One topic we didn’t fully address last week was the definition of Position.  Using a military analogy to define position, think about old war movies where soldiers dig a trench.  They’re taking up a position.  They hunker down in the trench, raise up to shoot at the opposition, and then they duck back into the trench.  Trenches don’t move.  The battle can take a long time, and they typically don’t advance until the opposition dies or they retreat.  They’re stuck.

Here are some other, more business-oriented examples of taking a position:

Mine is More Important: I facilitated a community group that was addressing how to best use funds from a national settlement.  Funds were to be used to address a community health issue.  There were over 20 members of the group, and – initially – each of them thought that their cause or solution deserved the majority of the funding.  There were 20 different positions.

Date Conflict: One employee said their draft report would be ready on Thursday.  The other employee told their teammate that it needed to be done on Wednesday.

The Full Refund: An event attendee wanted a full refund for the costs of their tickets to the sporting event that had a long weather delay.  The policy stated that there were no full refunds.

(Stored dataset items)
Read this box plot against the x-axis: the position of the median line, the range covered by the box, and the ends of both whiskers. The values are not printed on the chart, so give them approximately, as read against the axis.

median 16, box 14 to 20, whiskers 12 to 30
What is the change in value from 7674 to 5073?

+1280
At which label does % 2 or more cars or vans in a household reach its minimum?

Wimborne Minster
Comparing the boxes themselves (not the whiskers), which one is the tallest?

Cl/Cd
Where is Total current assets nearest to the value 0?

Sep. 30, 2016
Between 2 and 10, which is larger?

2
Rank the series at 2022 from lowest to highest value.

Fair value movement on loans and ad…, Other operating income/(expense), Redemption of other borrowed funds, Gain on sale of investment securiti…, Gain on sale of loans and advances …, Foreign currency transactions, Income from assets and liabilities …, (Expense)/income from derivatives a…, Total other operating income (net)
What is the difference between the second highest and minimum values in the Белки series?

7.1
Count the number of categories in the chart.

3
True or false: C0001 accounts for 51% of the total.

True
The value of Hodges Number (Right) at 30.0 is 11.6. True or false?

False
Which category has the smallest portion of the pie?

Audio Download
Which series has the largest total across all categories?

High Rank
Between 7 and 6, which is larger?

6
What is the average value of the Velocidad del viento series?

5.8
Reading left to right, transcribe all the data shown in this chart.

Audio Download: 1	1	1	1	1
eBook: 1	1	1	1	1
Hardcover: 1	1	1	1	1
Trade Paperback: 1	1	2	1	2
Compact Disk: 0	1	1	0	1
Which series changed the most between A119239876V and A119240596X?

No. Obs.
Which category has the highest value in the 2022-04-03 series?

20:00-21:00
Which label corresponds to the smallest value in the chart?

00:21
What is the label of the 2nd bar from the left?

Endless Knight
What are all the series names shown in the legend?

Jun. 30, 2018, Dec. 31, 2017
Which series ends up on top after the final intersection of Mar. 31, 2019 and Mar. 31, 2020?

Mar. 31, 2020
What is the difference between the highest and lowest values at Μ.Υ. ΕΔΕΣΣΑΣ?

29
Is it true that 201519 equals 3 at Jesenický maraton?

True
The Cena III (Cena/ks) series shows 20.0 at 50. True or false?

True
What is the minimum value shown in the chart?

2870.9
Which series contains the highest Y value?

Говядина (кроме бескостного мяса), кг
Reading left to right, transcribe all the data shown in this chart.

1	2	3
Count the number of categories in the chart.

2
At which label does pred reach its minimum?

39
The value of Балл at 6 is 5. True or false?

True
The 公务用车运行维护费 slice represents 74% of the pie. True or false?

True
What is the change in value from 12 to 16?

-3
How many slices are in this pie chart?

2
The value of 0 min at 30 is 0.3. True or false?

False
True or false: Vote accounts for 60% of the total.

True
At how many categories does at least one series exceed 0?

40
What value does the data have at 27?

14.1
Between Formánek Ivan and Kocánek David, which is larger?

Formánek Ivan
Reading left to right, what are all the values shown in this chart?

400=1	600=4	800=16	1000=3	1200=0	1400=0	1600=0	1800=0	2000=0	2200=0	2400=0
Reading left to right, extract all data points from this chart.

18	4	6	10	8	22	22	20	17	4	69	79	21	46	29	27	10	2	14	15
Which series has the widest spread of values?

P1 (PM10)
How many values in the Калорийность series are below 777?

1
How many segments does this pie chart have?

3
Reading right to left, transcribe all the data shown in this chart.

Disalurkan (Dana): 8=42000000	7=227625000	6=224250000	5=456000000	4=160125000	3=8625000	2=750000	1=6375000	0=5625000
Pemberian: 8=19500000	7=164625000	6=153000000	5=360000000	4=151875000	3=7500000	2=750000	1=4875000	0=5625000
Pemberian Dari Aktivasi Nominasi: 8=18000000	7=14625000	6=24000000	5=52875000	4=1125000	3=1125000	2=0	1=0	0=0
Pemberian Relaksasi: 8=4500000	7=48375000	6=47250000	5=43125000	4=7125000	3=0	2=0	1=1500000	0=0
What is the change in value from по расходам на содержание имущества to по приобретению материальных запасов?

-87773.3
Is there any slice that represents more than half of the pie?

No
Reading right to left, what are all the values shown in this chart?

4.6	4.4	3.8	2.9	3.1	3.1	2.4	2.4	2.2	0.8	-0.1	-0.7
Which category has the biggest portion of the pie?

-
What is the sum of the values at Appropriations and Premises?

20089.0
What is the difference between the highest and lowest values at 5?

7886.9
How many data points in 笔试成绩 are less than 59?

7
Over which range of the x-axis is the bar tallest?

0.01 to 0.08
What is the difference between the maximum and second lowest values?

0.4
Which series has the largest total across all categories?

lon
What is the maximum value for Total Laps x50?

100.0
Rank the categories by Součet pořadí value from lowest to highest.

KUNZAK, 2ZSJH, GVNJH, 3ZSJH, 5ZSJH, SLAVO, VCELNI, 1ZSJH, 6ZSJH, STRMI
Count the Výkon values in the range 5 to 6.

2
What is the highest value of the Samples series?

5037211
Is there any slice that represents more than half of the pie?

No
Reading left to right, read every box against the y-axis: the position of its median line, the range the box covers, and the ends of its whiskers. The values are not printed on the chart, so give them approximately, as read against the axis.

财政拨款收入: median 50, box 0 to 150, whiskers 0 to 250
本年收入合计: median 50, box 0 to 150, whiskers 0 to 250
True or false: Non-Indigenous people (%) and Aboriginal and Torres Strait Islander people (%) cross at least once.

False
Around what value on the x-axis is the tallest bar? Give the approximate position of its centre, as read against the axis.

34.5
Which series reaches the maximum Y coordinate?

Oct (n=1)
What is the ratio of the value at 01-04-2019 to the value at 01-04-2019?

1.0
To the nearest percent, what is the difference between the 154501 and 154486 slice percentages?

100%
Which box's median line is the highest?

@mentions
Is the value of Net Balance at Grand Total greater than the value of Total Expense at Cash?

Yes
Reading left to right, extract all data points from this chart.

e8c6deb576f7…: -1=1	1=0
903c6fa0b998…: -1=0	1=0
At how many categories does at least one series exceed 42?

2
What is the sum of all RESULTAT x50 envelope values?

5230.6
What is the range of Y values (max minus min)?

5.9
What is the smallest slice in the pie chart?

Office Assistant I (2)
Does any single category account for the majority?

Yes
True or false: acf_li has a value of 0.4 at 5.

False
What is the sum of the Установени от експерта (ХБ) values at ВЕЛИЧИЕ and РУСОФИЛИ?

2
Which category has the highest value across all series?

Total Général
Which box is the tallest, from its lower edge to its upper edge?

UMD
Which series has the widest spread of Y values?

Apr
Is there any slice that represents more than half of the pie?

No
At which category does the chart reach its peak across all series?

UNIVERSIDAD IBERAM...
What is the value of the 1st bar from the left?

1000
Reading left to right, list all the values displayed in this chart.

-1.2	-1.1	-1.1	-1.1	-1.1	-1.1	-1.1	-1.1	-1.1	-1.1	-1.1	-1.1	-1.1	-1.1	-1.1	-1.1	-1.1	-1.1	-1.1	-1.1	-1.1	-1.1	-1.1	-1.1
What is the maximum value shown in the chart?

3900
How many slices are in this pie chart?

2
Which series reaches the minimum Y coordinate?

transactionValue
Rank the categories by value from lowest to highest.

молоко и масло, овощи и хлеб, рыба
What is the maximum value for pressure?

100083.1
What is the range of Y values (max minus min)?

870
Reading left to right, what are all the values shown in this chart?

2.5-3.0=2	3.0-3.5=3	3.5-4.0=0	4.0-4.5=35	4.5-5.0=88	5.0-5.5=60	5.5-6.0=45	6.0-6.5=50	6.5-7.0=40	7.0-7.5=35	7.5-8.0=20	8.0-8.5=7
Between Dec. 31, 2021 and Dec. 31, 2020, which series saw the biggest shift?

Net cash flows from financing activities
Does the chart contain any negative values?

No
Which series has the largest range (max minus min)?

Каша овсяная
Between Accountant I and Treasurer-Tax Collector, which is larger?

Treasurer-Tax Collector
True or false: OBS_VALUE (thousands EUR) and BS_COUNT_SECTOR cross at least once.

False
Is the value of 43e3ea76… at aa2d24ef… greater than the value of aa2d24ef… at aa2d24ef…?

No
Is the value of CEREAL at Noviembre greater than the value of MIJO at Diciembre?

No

Instructions for the task: Continue the passage on taking a position, starting right after its final sentence.

Exercise output:
These are three very different examples, but they have one commonality – they all start with people taking a position.

Even though the starting point might be the position, just like in the military analogy, if we maintain those positions, the battle will go on for a long time.  People might fire shots at the other until one person, one position gets beaten down, or the other retreats.

Remember these examples to recognize quickly when someone is taking a position, so you can redirect and – instead – identify common goals.  This could save yourself and the other person from unnecessary arguments, negative emotions, and wasted time.

Recognize when you (or they) are in a position.